The company reported a net loss of $2.3 million, or 4 cents a share, for 2015, which included $1.6 million in write-offs related to the merger.
In a news release, Duos CEO Gianni Arcaini said he expects 25 percent revenue growth this year “with a goal of operating profits.”
Drone Aviation gets another contract
Jacksonville-based Drone Aviation Holding Corp., for the second time in three weeks, announced a government contract that will increase its revenue.
Drone Aviation, which produces lighter-than-air aerostats and tethered drones, said this contract with the U.S. Department of Defense is valued at $194,000.
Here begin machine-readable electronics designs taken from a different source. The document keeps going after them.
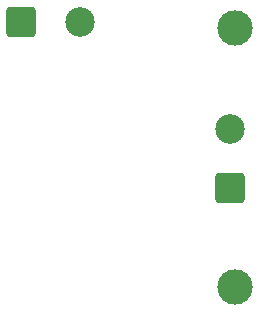
<source format=gbr>
%TF.GenerationSoftware,KiCad,Pcbnew,9.0.7*%
%TF.CreationDate,2026-02-01T23:09:28+05:00*%
%TF.ProjectId,HLT8012-Interface-board,484c5438-3031-4322-9d49-6e7465726661,rev?*%
%TF.SameCoordinates,Original*%
%TF.FileFunction,Soldermask,Bot*%
%TF.FilePolarity,Negative*%
%FSLAX46Y46*%
G04 Gerber Fmt 4.6, Leading zero omitted, Abs format (unit mm)*
G04 Created by KiCad (PCBNEW 9.0.7) date 2026-02-01 23:09:28*
%MOMM*%
%LPD*%
G01*
G04 APERTURE LIST*
G04 Aperture macros list*
%AMRoundRect*
0 Rectangle with rounded corners*
0 $1 Rounding radius*
0 $2 $3 $4 $5 $6 $7 $8 $9 X,Y pos of 4 corners*
0 Add a 4 corners polygon primitive as box body*
4,1,4,$2,$3,$4,$5,$6,$7,$8,$9,$2,$3,0*
0 Add four circle primitives for the rounded corners*
1,1,$1+$1,$2,$3*
1,1,$1+$1,$4,$5*
1,1,$1+$1,$6,$7*
1,1,$1+$1,$8,$9*
0 Add four rect primitives between the rounded corners*
20,1,$1+$1,$2,$3,$4,$5,0*
20,1,$1+$1,$4,$5,$6,$7,0*
20,1,$1+$1,$6,$7,$8,$9,0*
20,1,$1+$1,$8,$9,$2,$3,0*%
G04 Aperture macros list end*
%ADD10RoundRect,0.250000X1.000000X-1.000000X1.000000X1.000000X-1.000000X1.000000X-1.000000X-1.000000X0*%
%ADD11C,2.500000*%
%ADD12C,3.000000*%
%ADD13RoundRect,0.250000X-1.000000X-1.000000X1.000000X-1.000000X1.000000X1.000000X-1.000000X1.000000X0*%
G04 APERTURE END LIST*
D10*
%TO.C,J3*%
X138392500Y-123600000D03*
D11*
X138392500Y-118600000D03*
%TD*%
D12*
%TO.C,J2*%
X138775000Y-131950000D03*
%TD*%
%TO.C,J1*%
X138800000Y-110050000D03*
%TD*%
D13*
%TO.C,J4*%
X120650000Y-109525000D03*
D11*
X125650000Y-109525000D03*
%TD*%
M02*

</source>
The previous contract announced with the Defense Department is worth $780,000.
Drone Aviation reported total revenue of $472,159 in 2015.
ADT gets no other offers
ADT Corp. last week announced the 40-day “go shop” period in its merger agreement with Apollo Global Management LLC expired with no other offers coming in.
So, ADT is moving ahead and expects to complete the deal by June.
Funds affiliated with Apollo agreed in February to buy the security company for $6.9 billion.
ADT employs a total of about 17,000 people at 200 locations, with Jacksonville one of its most significant operations centers with about 2,000 employees.
Under the agreement, ADT will merge with Protection 1, another security company owned by Apollo.
The company will continue to operate under the ADT brand and keep ADT’s headquarters in Boca Raton.